Did she experience any sexism? No.
“I always felt extremely supported by my fellow farming buddies. They were like family and I wouldn’t have made it without them,” Pettyjohn said. As evidence, Pettyjohn offered examples when male farmers helped with specific chores, such as draining oil out of a tiller and offering guidance on irrigation—“and, perhaps most importantly, to commiserating at the end of a day with a cold beverage,” she said. “They were always there for me.”
Carrie Havrilla is an assistant professor of rangeland ecology and management at Colorado State University. This fall, for the first time, she’ll teach a class as part of a minor offered in “Diversity and Inclusion in Natural Resources.” The class isn’t about rotating crops, said Havrilla; rather, it deals with equity, inclusion, race and gender, and the relationship of those issues to resource management “and people’s experiences in that space.”
There is “something amiss,” said Havrilla, because there are fewer women than men working as farmers, ranchers and in federal and state land management agencies.
“Maybe it’s systemic, maybe it’s remnants of the past. But definitely women don’t see themselves represented in those areas,” said Havrilla. “And when you don’t see people who look like you in positions of power or in positions of influence, it perpetuates the idea that you don’t belong there.”
While Di Santo feels like she belongs, she also isn’t sure the job will work over the long haul.
“Physically, I can do this right now, but in 10 years, maybe even in five? I mean, even in the time that I’ve been doing it, it’s definitely taken a toll on my body,” she said. Yet “I would describe myself as a workaholic, as I’m sure most farmers would, too. I derive pleasure in being productive.”
For Nina Williams, farming gives her the chance to participate in an agrarian way of life and “interact with the land and its natural cycles.” Williams has applied to the graduate program at CSU’s Department of Soil and Crop Sciences. She also studied with Nicole Masters, a leading agroecologist from New Zealand who runs a coaching program called Integrity Soils.

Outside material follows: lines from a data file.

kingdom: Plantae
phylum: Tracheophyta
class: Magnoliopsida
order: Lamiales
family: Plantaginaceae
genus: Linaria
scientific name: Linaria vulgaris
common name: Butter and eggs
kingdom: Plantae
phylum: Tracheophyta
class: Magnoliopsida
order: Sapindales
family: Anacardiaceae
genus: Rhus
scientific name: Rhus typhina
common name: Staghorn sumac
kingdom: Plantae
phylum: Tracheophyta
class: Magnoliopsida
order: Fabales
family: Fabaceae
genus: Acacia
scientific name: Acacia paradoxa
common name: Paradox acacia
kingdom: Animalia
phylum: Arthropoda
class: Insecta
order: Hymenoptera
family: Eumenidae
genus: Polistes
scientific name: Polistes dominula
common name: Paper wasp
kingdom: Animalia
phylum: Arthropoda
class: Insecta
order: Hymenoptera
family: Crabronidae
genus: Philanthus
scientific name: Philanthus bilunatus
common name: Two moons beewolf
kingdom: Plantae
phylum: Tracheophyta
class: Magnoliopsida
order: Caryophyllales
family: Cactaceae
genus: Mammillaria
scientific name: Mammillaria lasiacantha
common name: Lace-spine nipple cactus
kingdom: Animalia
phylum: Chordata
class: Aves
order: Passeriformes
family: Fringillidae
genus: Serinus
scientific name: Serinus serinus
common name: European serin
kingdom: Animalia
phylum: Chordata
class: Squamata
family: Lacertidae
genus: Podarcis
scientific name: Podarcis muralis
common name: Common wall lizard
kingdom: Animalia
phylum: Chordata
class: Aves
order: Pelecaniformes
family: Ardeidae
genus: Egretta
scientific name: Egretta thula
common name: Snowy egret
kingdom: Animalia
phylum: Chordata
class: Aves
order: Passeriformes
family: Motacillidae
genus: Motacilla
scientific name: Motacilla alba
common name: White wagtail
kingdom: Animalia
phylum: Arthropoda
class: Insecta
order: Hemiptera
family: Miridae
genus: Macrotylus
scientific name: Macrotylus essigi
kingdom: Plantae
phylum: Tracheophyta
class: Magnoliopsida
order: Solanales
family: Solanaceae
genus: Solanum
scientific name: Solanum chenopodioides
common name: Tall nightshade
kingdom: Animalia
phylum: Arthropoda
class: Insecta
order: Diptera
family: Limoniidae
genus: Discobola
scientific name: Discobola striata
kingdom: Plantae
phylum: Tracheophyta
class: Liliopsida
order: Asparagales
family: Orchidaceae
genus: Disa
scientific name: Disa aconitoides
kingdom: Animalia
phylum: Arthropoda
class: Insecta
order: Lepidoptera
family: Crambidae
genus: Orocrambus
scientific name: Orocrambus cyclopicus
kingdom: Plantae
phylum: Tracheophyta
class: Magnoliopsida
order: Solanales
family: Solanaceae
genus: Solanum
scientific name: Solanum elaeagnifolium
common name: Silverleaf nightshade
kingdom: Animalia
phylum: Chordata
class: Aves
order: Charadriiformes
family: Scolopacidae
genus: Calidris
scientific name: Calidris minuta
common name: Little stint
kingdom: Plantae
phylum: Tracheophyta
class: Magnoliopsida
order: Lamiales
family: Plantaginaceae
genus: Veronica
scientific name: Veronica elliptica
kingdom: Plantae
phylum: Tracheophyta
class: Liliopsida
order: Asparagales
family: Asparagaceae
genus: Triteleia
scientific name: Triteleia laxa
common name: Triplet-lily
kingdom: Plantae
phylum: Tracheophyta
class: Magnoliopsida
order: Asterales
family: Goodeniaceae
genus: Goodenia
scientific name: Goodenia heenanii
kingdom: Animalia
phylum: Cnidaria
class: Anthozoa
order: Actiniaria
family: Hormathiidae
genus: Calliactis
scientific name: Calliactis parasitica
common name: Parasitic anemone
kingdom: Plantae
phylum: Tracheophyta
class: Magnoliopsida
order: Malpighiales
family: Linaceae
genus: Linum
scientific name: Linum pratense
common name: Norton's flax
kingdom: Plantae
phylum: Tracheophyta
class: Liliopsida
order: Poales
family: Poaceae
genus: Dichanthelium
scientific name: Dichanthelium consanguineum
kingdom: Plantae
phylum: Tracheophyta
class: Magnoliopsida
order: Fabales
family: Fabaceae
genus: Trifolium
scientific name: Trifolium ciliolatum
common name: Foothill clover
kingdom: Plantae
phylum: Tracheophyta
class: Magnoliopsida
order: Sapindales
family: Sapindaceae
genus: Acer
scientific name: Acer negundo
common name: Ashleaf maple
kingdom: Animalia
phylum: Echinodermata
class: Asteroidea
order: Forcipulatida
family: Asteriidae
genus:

The work is hard, conceded Williams. She has had back and knee issues (and has traded raw wool for massages). The hours are long. She willingly concedes she stretches herself too thin. There are always challenges. A mountain lion recently killed two lambs.
But Williams sees the work she loves as something demonstrating that consuming cheap, industrialized food “has come at an incredible cost to not only our environment, but to our health.” Consumers have been sold a “big lie” that “food should be cheap and convenient,” she said. But the “ecosystems are failing and our health is failing—and that is why I do it. Our well-being is inextricably tied to the vitality of our soil and how we produce food. For me, this is the most fundamental community service I can offer.”
To Larson, at the Society for Range Management, leaders like Williams and Di Santo are key to encouraging more women into the field.
“It’s important to showcase the stories of women out there doing this work now because I think that is also a critical part of enabling the next generation to see what is possible,” said Larson. “I have female friends who have started their own small farms and food production businesses. It’s awesome. And empowering.”